Duas juízas e dois servidores do Tribunal de Justiça do Amazonas (TJAM) estão sendo investigados por supostos erros na emissão de mandados de prisão, que resultaram na prisão indevida de um carpinteiro de 43 anos.

O homem foi preso ao desembarcar no Aeroporto Internacional de Confins, em Belo Horizonte, em 13 de agosto de 2025. Ele chegava em um voo de deportados dos Estados Unidos.

O corregedor-geral de Justiça, desembargador Hamilton Saraiva, determinou a investigação e formou uma comissão. O grupo terá 60 dias para apresentar um relatório completo.

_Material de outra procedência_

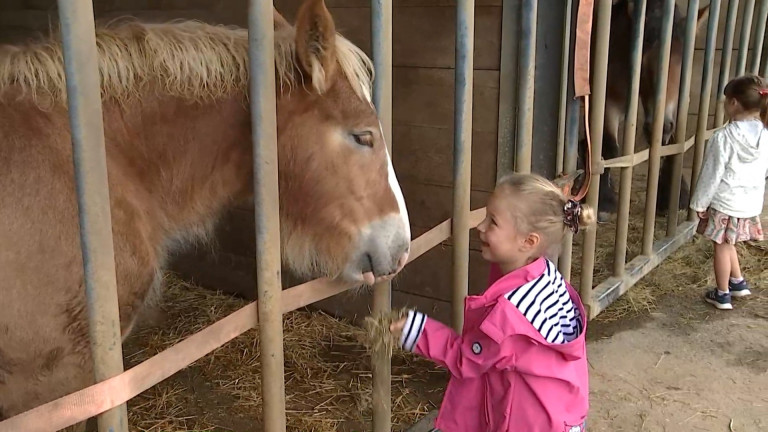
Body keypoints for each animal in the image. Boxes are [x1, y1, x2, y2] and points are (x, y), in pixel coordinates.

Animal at [584, 0, 712, 221]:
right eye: (641, 65)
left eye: (684, 69)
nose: (660, 128)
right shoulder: (609, 103)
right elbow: (609, 147)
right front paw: (604, 202)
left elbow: (675, 144)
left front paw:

Segundo informações preliminares, a Polícia Federal prendeu o carpinteiro durante a checagem de rotina no Banco Nacional de Mandados de Prisão, onde identificou dois mandados ativos em seu nome. Entretanto, logo após a prisão, os agentes perceberam que a foto e os dados do verdadeiro foragido não correspondiam aos do carpinteiro. Eles comunicaram o erro ao TJAM ainda no mesmo dia.

Dois dias depois, em 15 de agosto, o juiz Túlio de Oliveira Dorinho, da Vara de Garantias Penais de Manaus, reconheceu a falha, emitiu um contramandado de prisão e determinou a soltura do homem.

Os autos indicam que os mandados incorretos foram assinados entre 2020 e 2021 por juízas e servidores das comarcas de Uarini e Barreirinha, no interior do Amazonas. Além disso, ambos os documentos incluíam o CPF do homem inocente, que possui o mesmo nome do verdadeiro suspeito. Este último é investigado por aplicar golpes em comerciantes do interior do Amazonas e roubar cerca de R$ 16 mil em celulares.

A comissão agora vai apurar se as juízas e os servidores cometeram falha funcional na emissão dos mandados e se houve responsabilidade administrativa.